久山町研究で行われた断面調査の成績から,健診時血圧,中心血圧,家庭血圧と頸動脈病変との関連について検討。いずれの血圧値においても,血圧の上昇が頸動脈内膜-中膜厚(IMT)の増加や頸動脈狭窄のリスクと有意に関連していることが示され,とくに家庭血圧と頸動脈病変の関連が強いことが示唆された。
【10月25日・大阪】
背景と目的
近年,随時血圧に加えて中心血圧や家庭血圧の測定も普及しつつあるが,一般住民においてそれぞれの血圧値が動脈硬化に及ぼす影響を比較した報告はあまりみられない。今回,九州大学の福原正代氏らは,福岡県久山町の住民を対象とした疫学研究の久山町研究における断面調査の成績から,健診時血圧,中心血圧,家庭血圧と頸動脈病変との関連について検討した。結果は第36回日本高血圧学会のLate-Breaking Sessionにて発表された。
福原正代氏(九州大学) |
対象と方法
〈対象〉2007~2008年の健診を受診した40歳以上の久山町住民2835名。
〈血圧〉健診時血圧は自動血圧計を用いて座位で3回測定した上腕血圧の平均を使用し,中心血圧も座位での測定値を使用した。家庭血圧については,朝3回測定し,その平均値を1日の代表値と設定。28日間の代表値の平均を使用した。『高血圧の予防,発見,診断,治療に関する米国合同委員会第7次報告(JNC7)』の血圧分類を用い,健診時血圧と中心血圧は120mmHg未満を正常血圧,120~139mmHgを前高血圧,140~159mmHgをステージ1高血圧,160mmHg以上をステージ2高血圧とし,家庭血圧は各基準から5mmHg減じた値を基準とした。解析にはいずれも収縮期血圧のみを使用した。
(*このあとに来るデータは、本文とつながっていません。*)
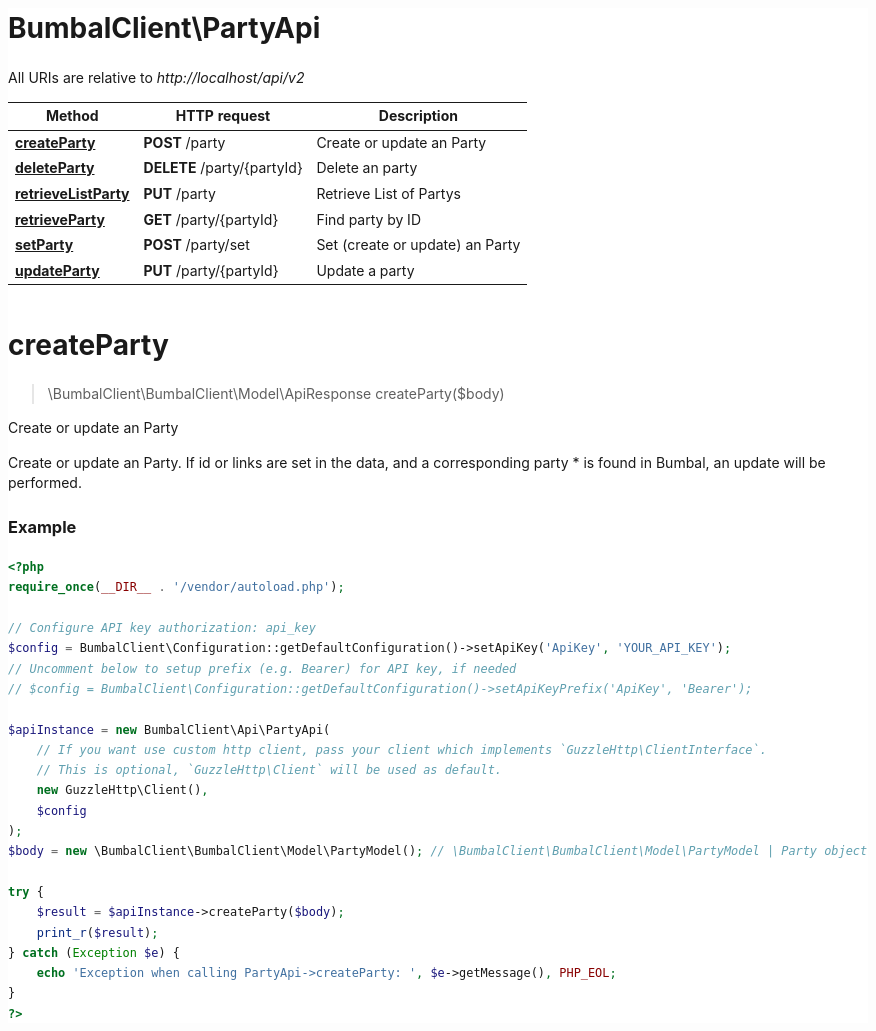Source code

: # BumbalClient\PartyApi

All URIs are relative to *http://localhost/api/v2*

Method | HTTP request | Description
------------- | ------------- | -------------
[**createParty**](PartyApi.md#createParty) | **POST** /party | Create or update an Party
[**deleteParty**](PartyApi.md#deleteParty) | **DELETE** /party/{partyId} | Delete an party
[**retrieveListParty**](PartyApi.md#retrieveListParty) | **PUT** /party | Retrieve List of Partys
[**retrieveParty**](PartyApi.md#retrieveParty) | **GET** /party/{partyId} | Find party by ID
[**setParty**](PartyApi.md#setParty) | **POST** /party/set | Set (create or update) an Party
[**updateParty**](PartyApi.md#updateParty) | **PUT** /party/{partyId} | Update a party


# **createParty**
> \BumbalClient\BumbalClient\Model\ApiResponse createParty($body)

Create or update an Party

Create or update an Party. If id or links are set in the data, and a corresponding party    *     is found in Bumbal, an update will be performed.

### Example
```php
<?php
require_once(__DIR__ . '/vendor/autoload.php');

// Configure API key authorization: api_key
$config = BumbalClient\Configuration::getDefaultConfiguration()->setApiKey('ApiKey', 'YOUR_API_KEY');
// Uncomment below to setup prefix (e.g. Bearer) for API key, if needed
// $config = BumbalClient\Configuration::getDefaultConfiguration()->setApiKeyPrefix('ApiKey', 'Bearer');

$apiInstance = new BumbalClient\Api\PartyApi(
    // If you want use custom http client, pass your client which implements `GuzzleHttp\ClientInterface`.
    // This is optional, `GuzzleHttp\Client` will be used as default.
    new GuzzleHttp\Client(),
    $config
);
$body = new \BumbalClient\BumbalClient\Model\PartyModel(); // \BumbalClient\BumbalClient\Model\PartyModel | Party object

try {
    $result = $apiInstance->createParty($body);
    print_r($result);
} catch (Exception $e) {
    echo 'Exception when calling PartyApi->createParty: ', $e->getMessage(), PHP_EOL;
}
?>
```
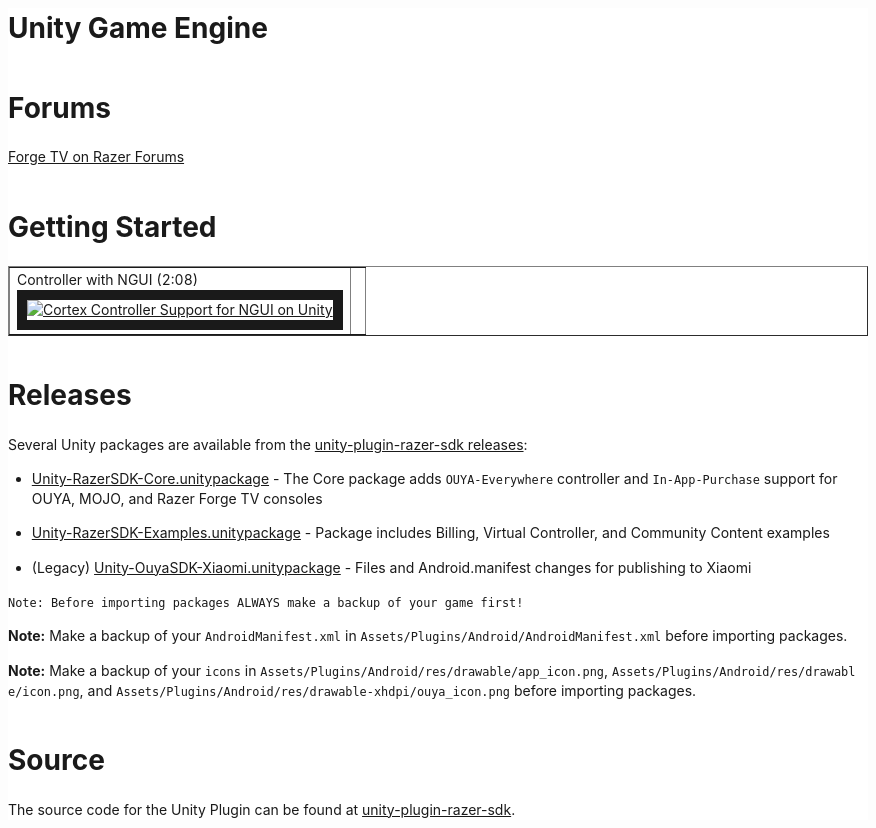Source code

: # Unity Game Engine #

# Forums

[Forge TV on Razer Forums](https://insider.razerzone.com/index.php?forums/razer-forge-tv.126/)

# Getting Started #

<table border=1>
 <tr>
 <td>Controller with NGUI (2:08)<br/>
<a href="http://www.youtube.com/watch?feature=player_embedded&v=pN9deVg4nd8" target="_blank">
<img src="http://img.youtube.com/vi/pN9deVg4nd8/0.jpg" alt="Cortex Controller Support for NGUI on Unity" width="240" height="180" border="10" /></a>
 </td>
 <td></td>
 </tr>
</table>

# Releases #

Several Unity packages are available from the [unity-plugin-razer-sdk releases](https://github.com/razerofficial/unity-plugin-razer-sdk/releases):

* [Unity-RazerSDK-Core.unitypackage](https://github.com/razerofficial/unity-plugin-razer-sdk/releases/tag/Unity-RazerSDK-Core) - The Core package adds `OUYA-Everywhere` controller and `In-App-Purchase` support for OUYA, MOJO, and Razer Forge TV consoles

* [Unity-RazerSDK-Examples.unitypackage](https://github.com/razerofficial/unity-plugin-razer-sdk/releases/tag/Unity-RazerSDK-Examples) - Package includes Billing, Virtual Controller, and Community Content examples 

* (Legacy) [Unity-OuyaSDK-Xiaomi.unitypackage](https://github.com/ouya/ouya-sdk-examples/releases/tag/Unity-OuyaSDK-Xiaomi) - Files and Android.manifest changes for publishing to Xiaomi

```
Note: Before importing packages ALWAYS make a backup of your game first!
``` 

**Note:** Make a backup of your `AndroidManifest.xml` in `Assets/Plugins/Android/AndroidManifest.xml` before importing packages.

**Note:** Make a backup of your `icons` in `Assets/Plugins/Android/res/drawable/app_icon.png`, `Assets/Plugins/Android/res/drawable/icon.png`, and `Assets/Plugins/Android/res/drawable-xhdpi/ouya_icon.png` before importing packages.

# Source #

The source code for the Unity Plugin can be found at [unity-plugin-razer-sdk](https://github.com/razerofficial/unity-plugin-razer-sdk).
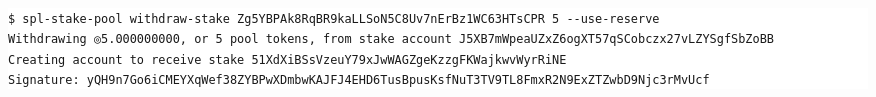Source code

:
 ```console
$ spl-stake-pool withdraw-stake Zg5YBPAk8RqBR9kaLLSoN5C8Uv7nErBz1WC63HTsCPR 5 --use-reserve
Withdrawing ◎5.000000000, or 5 pool tokens, from stake account J5XB7mWpeaUZxZ6ogXT57qSCobczx27vLZYSgfSbZoBB
Creating account to receive stake 51XdXiBSsVzeuY79xJwWAGZgeKzzgFKWajkwvWyrRiNE
Signature: yQH9n7Go6iCMEYXqWef38ZYBPwXDmbwKAJFJ4EHD6TusBpusKsfNuT3TV9TL8FmxR2N9ExZTZwbD9Njc3rMvUcf
```
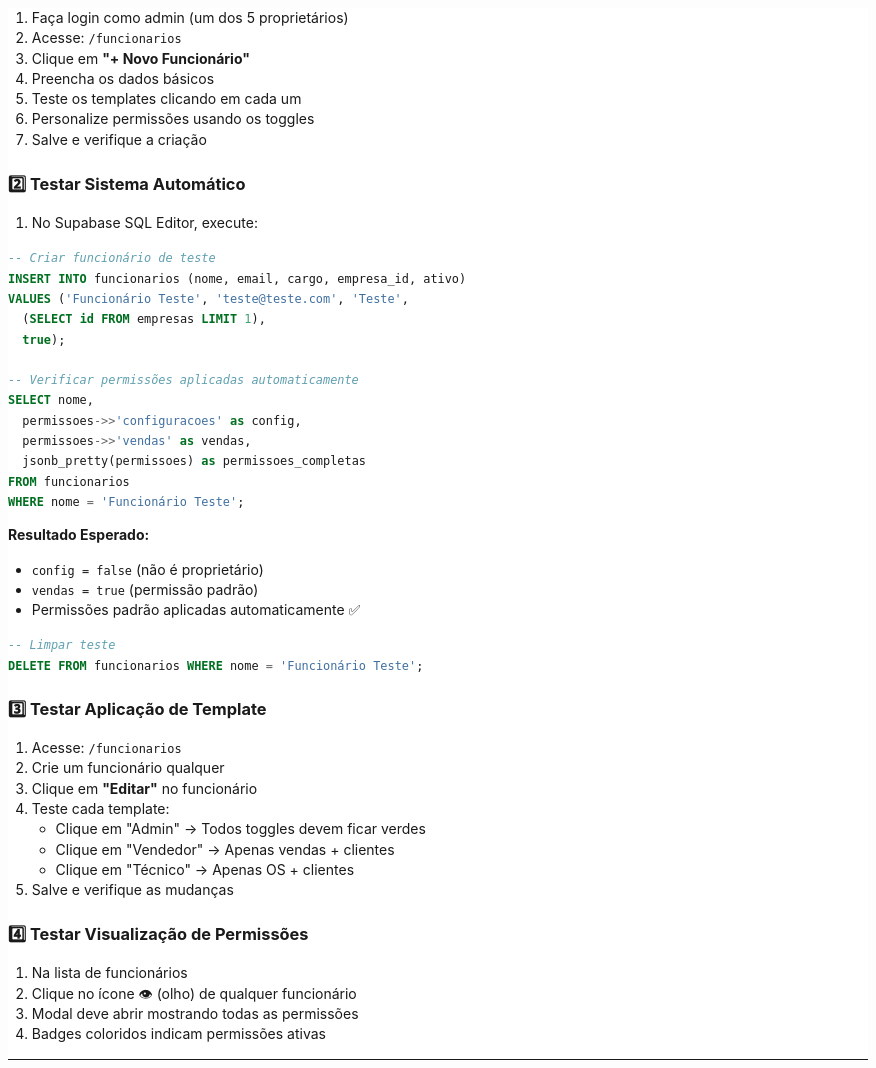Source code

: 1. Faça login como admin (um dos 5 proprietários)
2. Acesse: `/funcionarios`
3. Clique em **"+ Novo Funcionário"**
4. Preencha os dados básicos
5. Teste os templates clicando em cada um
6. Personalize permissões usando os toggles
7. Salve e verifique a criação

### 2️⃣ Testar Sistema Automático

1. No Supabase SQL Editor, execute:

```sql
-- Criar funcionário de teste
INSERT INTO funcionarios (nome, email, cargo, empresa_id, ativo)
VALUES ('Funcionário Teste', 'teste@teste.com', 'Teste', 
  (SELECT id FROM empresas LIMIT 1), 
  true);

-- Verificar permissões aplicadas automaticamente
SELECT nome, 
  permissoes->>'configuracoes' as config,
  permissoes->>'vendas' as vendas,
  jsonb_pretty(permissoes) as permissoes_completas
FROM funcionarios 
WHERE nome = 'Funcionário Teste';
```

**Resultado Esperado:**
- `config = false` (não é proprietário)
- `vendas = true` (permissão padrão)
- Permissões padrão aplicadas automaticamente ✅

```sql
-- Limpar teste
DELETE FROM funcionarios WHERE nome = 'Funcionário Teste';
```

### 3️⃣ Testar Aplicação de Template

1. Acesse: `/funcionarios`
2. Crie um funcionário qualquer
3. Clique em **"Editar"** no funcionário
4. Teste cada template:
   - Clique em "Admin" → Todos toggles devem ficar verdes
   - Clique em "Vendedor" → Apenas vendas + clientes
   - Clique em "Técnico" → Apenas OS + clientes
5. Salve e verifique as mudanças

### 4️⃣ Testar Visualização de Permissões

1. Na lista de funcionários
2. Clique no ícone 👁️ (olho) de qualquer funcionário
3. Modal deve abrir mostrando todas as permissões
4. Badges coloridos indicam permissões ativas

---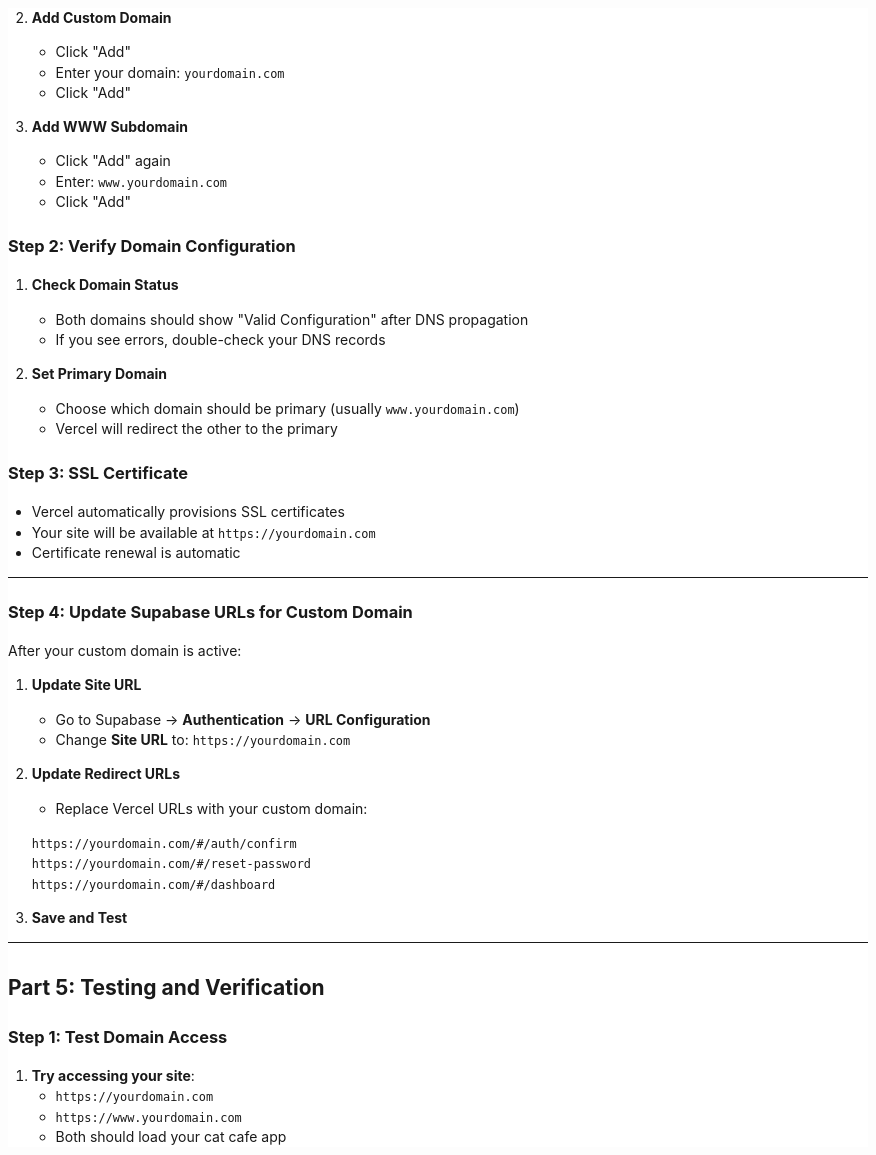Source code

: 2. **Add Custom Domain**
   - Click "Add"
   - Enter your domain: `yourdomain.com`
   - Click "Add"

3. **Add WWW Subdomain**
   - Click "Add" again
   - Enter: `www.yourdomain.com`
   - Click "Add"

### Step 2: Verify Domain Configuration

1. **Check Domain Status**
   - Both domains should show "Valid Configuration" after DNS propagation
   - If you see errors, double-check your DNS records

2. **Set Primary Domain**
   - Choose which domain should be primary (usually `www.yourdomain.com`)
   - Vercel will redirect the other to the primary

### Step 3: SSL Certificate

- Vercel automatically provisions SSL certificates
- Your site will be available at `https://yourdomain.com`
- Certificate renewal is automatic

---

### Step 4: Update Supabase URLs for Custom Domain

After your custom domain is active:

1. **Update Site URL**
   - Go to Supabase → **Authentication** → **URL Configuration**
   - Change **Site URL** to: `https://yourdomain.com`

2. **Update Redirect URLs**
   - Replace Vercel URLs with your custom domain:
   ```
   https://yourdomain.com/#/auth/confirm
   https://yourdomain.com/#/reset-password
   https://yourdomain.com/#/dashboard
   ```

3. **Save and Test**

---

## Part 5: Testing and Verification

### Step 1: Test Domain Access

1. **Try accessing your site**:
   - `https://yourdomain.com`
   - `https://www.yourdomain.com`
   - Both should load your cat cafe app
〈頸動脈病変〉頸動脈エコーを行い,平均IMT,最大IMT,IMT肥厚の有無,狭窄性病変の有無を評価。総頸動脈長軸像において,内頸動脈分岐部から心臓側2cmにわたる後壁IMTの平均を計測し,左右の平均値を平均IMTとした。短軸像において頸動脈の最大IMTを計測し,最大IMTが 1.0mmを超える場合をIMT肥厚とした。狭窄性病変については,短軸像においてEuropean Carotid Surgery Trial法を用いて径狭窄率を測定し,径狭窄率30%以上を狭窄性病変ありとした。性別,年齢,糖尿病,BMI,総コレステロール,HDLコレステロール,喫煙,飲酒,運動習慣,降圧薬の服用,高脂血症治療薬の服用を調整因子として多変量調整を行った。
結果
〈患者背景〉平均年齢63±12歳,男性44%,平均健診時血圧131±19/79±11mmHg,平均中心血圧133±19mmHg,平均家庭血圧132±18/78±10mmHg。
〈平均IMTと最大IMT〉健診時血圧,中心血圧,家庭血圧のいずれにおいても,正常血圧と比較して前高血圧,ステージ1高血圧,ステージ2高血圧で有意に平均IMTおよび最大IMTが上昇し(P<0.05),血圧の上昇に伴って平均IMTおよび最大IMTも上昇した(傾向P<0.05)。血圧が1SD上昇した場合のIMT増加量をみると,平均IMTの増加量は健診時血圧とくらべて家庭血圧で有意に大きく(健診時血圧0.023mm vs. 家庭血圧0.044mm,P<0.05),最大IMTの増加量は健診時血圧とくらべて中心血圧で有意に小さかった(健診時血圧0.045mm vs. 中心血圧0.030mm,P<0.05)。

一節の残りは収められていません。